Re: Integrate ITS Tool with gettext and Autotools

On Fri, 2015-10-09 at 13:16 +0200, Sébastien Wilmet wrote:
On Fri, Oct 09, 2015 at 11:41:59AM +0100, Emmanuele Bassi wrote:
No, not really. It's easier to see if a string is translatable if
there is an attribute called "translate" or "translatable".

There is a difference between:
<tag translatable="yes">String to translate</tag>

<tag attribute="Value to translate" another_attribute="Value" />

Jumping in at a random spot with a few random points:

1) With ITS, the default is that element content is translatable, and
attributes are not. Both can be overridden.

2) The standard attribute for local overrides is its:translate, but lots
and lots of formats allow a local translate attribute, so you can match
that with an ITS rule:

<its:translateRule selector="//*[ translate='no']" translate="no"/>

3) You can only do local overrides on elements, not attributes, because
you can't put attributes on attributes. Just one more reason why you
shouldn't put human-readable, translatable content in attribute values.

4) You can also embed specialized ITS rules in a file, if (a) your tool
supports it, and (b) other tools that consume your XML don't spit up all
over themselves as a result of it.

5) If you can determine whether something needs to be translated by
looking at stuff around it (e.g. other attribute values on the same
element), then you can write an XPath expression for it, which means you
can write an ITS rule for it.

6) Putting _ at the beginning of names is changing the names of the
elements and attributes. Your source file with the underscores isn't a
valid instance of the format, and so it can't be used in any way on its

7) If you can show me an example of an XML format that ITS can't handle,
I'll show you an example of a poorly designed XML format.

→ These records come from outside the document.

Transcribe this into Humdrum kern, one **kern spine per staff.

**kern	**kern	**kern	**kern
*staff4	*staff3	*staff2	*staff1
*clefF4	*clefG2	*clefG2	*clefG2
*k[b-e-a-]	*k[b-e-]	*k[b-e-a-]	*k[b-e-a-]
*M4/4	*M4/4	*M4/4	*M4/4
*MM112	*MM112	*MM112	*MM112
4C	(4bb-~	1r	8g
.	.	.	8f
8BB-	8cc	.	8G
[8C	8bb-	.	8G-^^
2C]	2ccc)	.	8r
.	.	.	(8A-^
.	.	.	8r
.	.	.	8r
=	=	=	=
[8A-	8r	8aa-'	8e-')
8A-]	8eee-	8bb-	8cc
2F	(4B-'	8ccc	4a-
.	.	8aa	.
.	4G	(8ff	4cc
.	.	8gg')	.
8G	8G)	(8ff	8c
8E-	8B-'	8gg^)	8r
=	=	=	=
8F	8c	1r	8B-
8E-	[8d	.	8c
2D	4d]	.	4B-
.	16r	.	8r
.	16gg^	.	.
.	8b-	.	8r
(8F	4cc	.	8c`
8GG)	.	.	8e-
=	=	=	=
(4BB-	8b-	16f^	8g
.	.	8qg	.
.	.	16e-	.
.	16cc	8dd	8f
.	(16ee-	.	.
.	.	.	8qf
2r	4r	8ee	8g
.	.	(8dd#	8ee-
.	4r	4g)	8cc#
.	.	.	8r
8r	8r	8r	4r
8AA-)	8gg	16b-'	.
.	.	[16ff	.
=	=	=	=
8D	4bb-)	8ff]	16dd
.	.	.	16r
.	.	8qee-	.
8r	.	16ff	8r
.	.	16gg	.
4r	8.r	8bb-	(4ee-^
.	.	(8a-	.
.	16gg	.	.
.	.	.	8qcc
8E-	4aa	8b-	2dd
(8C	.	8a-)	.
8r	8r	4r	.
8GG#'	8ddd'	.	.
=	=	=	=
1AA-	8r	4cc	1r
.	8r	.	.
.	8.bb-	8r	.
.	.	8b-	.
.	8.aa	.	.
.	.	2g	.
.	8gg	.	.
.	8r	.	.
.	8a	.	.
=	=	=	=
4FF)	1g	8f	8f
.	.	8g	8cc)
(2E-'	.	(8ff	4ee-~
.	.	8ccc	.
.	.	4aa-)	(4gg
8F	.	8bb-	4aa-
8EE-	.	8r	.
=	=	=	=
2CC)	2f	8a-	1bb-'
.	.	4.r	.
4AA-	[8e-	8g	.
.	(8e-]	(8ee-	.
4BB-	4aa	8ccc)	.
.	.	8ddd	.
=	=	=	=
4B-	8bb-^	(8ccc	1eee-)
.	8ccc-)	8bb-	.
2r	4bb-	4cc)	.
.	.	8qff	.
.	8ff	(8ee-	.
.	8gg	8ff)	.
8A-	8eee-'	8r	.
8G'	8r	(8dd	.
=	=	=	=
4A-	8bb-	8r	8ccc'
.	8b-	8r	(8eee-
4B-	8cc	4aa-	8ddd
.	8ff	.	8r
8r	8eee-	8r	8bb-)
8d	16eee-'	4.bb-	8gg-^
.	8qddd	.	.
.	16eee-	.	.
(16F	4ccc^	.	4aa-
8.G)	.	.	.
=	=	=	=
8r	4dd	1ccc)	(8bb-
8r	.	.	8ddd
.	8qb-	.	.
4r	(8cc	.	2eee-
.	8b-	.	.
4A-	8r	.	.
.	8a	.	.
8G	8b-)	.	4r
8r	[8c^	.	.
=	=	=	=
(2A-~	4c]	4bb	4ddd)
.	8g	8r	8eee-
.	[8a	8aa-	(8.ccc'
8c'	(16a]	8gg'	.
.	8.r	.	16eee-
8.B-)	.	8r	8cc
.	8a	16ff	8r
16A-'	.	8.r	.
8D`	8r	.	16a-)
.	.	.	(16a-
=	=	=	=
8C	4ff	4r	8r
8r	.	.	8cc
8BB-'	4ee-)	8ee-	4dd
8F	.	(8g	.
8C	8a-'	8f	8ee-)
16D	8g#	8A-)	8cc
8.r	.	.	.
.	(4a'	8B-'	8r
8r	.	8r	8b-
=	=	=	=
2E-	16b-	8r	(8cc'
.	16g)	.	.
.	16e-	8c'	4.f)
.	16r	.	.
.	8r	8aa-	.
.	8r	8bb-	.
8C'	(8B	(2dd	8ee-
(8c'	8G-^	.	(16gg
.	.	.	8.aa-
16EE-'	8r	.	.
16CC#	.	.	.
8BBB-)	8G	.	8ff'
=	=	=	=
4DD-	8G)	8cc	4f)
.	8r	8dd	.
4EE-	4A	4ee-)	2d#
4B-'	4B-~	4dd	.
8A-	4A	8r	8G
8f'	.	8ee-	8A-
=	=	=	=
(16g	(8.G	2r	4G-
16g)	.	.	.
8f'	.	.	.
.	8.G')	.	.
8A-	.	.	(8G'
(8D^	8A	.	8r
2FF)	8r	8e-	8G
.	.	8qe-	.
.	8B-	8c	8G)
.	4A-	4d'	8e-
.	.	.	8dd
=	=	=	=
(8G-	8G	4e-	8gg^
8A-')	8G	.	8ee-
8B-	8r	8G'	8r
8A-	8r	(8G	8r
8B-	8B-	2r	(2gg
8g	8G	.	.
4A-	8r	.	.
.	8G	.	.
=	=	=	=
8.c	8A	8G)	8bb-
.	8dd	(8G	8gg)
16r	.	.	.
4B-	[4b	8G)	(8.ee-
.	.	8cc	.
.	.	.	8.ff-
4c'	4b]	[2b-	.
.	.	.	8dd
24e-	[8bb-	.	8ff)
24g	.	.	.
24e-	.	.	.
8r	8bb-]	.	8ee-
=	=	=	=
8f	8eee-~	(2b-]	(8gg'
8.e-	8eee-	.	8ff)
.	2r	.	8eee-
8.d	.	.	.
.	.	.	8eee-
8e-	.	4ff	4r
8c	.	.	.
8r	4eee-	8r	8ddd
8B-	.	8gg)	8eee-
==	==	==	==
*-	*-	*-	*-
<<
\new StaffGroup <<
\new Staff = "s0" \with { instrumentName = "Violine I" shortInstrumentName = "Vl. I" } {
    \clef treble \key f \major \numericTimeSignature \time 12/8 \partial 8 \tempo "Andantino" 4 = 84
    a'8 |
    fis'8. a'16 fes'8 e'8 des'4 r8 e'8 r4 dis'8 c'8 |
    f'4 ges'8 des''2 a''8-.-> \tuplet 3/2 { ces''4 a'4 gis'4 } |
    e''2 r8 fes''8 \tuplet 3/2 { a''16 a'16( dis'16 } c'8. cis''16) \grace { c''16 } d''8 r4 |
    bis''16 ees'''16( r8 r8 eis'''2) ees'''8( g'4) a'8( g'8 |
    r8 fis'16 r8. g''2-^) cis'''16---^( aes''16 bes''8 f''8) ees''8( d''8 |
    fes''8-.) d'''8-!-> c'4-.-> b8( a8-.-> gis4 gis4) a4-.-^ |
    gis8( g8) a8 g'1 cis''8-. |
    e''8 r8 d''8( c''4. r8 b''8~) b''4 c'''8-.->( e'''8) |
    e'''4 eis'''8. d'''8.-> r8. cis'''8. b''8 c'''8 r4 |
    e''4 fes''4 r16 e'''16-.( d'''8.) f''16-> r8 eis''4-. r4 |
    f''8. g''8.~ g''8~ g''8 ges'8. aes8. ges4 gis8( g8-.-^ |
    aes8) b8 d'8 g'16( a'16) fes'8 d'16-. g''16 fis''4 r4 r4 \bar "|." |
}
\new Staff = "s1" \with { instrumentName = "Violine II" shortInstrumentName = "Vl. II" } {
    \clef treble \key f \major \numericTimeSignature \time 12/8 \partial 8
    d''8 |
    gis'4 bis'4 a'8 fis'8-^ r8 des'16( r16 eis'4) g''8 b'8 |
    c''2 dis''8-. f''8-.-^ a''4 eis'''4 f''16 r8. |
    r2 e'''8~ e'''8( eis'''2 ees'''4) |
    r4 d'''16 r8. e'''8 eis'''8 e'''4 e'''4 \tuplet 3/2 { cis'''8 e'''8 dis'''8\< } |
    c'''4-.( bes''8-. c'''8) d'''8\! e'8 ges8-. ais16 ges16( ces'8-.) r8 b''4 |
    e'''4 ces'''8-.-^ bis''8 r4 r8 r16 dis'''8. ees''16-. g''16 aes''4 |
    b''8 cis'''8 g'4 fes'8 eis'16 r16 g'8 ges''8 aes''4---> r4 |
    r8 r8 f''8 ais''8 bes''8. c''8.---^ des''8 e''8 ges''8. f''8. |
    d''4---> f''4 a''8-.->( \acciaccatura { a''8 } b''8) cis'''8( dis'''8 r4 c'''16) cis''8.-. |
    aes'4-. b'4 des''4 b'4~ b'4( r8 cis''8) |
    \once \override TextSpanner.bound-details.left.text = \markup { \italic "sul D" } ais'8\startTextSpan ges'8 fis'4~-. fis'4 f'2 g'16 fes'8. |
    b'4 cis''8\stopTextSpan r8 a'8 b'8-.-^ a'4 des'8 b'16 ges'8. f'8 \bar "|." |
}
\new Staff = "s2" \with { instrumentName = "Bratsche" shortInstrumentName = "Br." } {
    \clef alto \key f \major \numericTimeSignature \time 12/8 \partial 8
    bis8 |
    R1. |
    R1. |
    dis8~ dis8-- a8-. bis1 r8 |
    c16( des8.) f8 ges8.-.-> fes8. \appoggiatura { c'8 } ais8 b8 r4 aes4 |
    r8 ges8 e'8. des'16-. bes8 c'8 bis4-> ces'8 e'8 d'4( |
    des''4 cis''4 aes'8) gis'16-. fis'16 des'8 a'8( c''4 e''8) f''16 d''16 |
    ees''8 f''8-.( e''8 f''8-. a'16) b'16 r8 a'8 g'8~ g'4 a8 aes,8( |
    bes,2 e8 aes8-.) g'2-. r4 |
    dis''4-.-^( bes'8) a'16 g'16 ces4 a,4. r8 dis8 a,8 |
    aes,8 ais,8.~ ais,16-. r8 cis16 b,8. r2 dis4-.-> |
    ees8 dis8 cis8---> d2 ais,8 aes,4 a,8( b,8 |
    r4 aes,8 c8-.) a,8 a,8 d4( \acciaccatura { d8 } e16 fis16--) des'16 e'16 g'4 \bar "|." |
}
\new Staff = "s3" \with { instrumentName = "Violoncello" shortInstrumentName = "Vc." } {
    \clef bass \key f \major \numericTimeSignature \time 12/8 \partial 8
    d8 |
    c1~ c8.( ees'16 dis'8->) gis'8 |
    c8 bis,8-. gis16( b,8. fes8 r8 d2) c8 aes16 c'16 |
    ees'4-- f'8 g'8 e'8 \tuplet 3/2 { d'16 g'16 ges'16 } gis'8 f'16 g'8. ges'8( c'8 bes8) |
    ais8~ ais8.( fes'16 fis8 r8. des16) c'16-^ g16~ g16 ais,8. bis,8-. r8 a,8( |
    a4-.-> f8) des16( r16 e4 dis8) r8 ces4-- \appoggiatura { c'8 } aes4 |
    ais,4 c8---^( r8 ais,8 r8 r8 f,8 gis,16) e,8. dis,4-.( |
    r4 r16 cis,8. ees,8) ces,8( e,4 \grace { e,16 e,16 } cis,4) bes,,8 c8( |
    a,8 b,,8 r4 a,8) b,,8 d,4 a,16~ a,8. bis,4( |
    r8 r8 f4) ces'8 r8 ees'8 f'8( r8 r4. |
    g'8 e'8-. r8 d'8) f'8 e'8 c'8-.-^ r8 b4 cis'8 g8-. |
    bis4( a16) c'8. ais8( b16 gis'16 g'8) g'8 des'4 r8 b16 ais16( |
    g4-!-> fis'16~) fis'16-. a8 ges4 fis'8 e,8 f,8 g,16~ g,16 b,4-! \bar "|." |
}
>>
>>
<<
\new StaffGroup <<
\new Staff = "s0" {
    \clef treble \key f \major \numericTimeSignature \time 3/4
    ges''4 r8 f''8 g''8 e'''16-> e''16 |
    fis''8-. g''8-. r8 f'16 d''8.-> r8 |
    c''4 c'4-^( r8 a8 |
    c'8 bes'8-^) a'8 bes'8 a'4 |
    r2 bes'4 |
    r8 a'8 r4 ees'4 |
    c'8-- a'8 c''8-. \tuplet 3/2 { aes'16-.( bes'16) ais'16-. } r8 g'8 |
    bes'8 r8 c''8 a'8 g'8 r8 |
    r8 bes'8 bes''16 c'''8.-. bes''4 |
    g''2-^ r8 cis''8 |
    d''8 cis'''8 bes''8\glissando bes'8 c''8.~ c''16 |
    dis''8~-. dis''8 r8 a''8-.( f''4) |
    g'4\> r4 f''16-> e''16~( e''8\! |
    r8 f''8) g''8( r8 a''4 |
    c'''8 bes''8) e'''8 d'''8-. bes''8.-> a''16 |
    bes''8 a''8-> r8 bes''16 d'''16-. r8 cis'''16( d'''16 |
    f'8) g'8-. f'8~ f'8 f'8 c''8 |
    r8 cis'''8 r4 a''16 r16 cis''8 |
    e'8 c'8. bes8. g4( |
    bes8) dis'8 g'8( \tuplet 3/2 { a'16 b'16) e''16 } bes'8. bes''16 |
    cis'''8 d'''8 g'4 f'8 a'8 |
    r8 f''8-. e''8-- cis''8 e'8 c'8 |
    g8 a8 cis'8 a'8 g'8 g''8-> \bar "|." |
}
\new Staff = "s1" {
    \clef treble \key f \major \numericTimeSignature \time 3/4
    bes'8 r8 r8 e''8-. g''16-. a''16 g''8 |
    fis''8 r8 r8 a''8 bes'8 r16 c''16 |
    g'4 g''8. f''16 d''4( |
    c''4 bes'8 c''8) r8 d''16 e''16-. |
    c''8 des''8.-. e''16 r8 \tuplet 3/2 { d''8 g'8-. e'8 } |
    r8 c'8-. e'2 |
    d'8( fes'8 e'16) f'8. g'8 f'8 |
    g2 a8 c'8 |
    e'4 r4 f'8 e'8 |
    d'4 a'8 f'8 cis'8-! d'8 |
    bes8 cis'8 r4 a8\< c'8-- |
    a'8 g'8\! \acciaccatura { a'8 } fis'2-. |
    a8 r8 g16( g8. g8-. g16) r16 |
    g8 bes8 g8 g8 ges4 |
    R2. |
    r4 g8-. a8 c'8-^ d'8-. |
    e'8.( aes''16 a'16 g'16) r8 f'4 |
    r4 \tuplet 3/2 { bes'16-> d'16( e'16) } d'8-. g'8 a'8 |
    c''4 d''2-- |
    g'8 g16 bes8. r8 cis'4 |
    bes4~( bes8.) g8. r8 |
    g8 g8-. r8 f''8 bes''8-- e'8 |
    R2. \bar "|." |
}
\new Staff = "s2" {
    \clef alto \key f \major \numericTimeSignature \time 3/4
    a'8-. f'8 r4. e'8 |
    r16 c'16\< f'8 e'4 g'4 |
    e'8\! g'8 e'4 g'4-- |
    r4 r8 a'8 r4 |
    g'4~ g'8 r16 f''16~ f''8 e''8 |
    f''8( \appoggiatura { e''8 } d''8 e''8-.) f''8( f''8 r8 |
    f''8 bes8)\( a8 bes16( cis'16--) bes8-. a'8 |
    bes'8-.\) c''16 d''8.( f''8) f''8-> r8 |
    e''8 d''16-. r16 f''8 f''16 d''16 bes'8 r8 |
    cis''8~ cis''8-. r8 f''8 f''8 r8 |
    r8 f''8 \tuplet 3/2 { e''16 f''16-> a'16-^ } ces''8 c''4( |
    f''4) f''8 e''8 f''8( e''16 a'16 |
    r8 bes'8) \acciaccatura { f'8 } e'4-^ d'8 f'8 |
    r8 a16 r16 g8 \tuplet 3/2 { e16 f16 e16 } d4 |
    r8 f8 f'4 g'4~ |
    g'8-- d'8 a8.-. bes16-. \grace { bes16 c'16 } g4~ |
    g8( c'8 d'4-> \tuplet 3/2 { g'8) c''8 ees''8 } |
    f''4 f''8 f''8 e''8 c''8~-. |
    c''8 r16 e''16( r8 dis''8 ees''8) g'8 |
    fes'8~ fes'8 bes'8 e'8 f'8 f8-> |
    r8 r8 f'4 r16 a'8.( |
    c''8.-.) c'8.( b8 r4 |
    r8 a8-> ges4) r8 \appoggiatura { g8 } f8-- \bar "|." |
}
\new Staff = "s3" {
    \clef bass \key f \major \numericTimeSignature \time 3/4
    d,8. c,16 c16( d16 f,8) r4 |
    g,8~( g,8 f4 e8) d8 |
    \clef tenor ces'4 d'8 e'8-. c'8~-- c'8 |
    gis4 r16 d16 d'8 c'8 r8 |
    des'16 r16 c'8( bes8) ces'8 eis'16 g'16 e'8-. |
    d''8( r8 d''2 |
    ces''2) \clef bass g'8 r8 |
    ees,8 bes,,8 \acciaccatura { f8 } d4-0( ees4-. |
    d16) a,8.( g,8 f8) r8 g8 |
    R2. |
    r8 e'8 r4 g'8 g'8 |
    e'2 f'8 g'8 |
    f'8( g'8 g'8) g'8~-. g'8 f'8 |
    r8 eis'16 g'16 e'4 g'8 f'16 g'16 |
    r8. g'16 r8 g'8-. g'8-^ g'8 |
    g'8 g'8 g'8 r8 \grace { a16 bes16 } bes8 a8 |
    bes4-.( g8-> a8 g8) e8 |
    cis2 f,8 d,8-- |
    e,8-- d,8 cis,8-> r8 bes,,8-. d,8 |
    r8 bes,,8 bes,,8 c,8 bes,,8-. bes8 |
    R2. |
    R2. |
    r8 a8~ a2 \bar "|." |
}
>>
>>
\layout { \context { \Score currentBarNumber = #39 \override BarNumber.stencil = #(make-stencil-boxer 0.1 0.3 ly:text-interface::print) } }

For the latter, it is convenient to prefix an attribute with an
underscore to mark it for translation. If the XML parser supports it
directly, no need for a *.in file.

And, for the latter, having an underscore is clearer to know which
strings are translated.

But if the XML parser doesn't support it, a *.in is needed if, for the
same attribute, sometimes we want to translate the value and sometimes
not. (Example: for a glade catalog file, we generally don't want to
translate GObject class names).

Also, sometimes we don't want to
translate something, although the attribute is marked for translation.

That's… I can't fathom the process. If something should not be
translated, don't mark it for translation.

It was a misunderstanding.

If the ITS rule says that 'bar' attributes for tag 'foo' are marked for
translation, then all 'bar' values will be extracted in the *.pot file.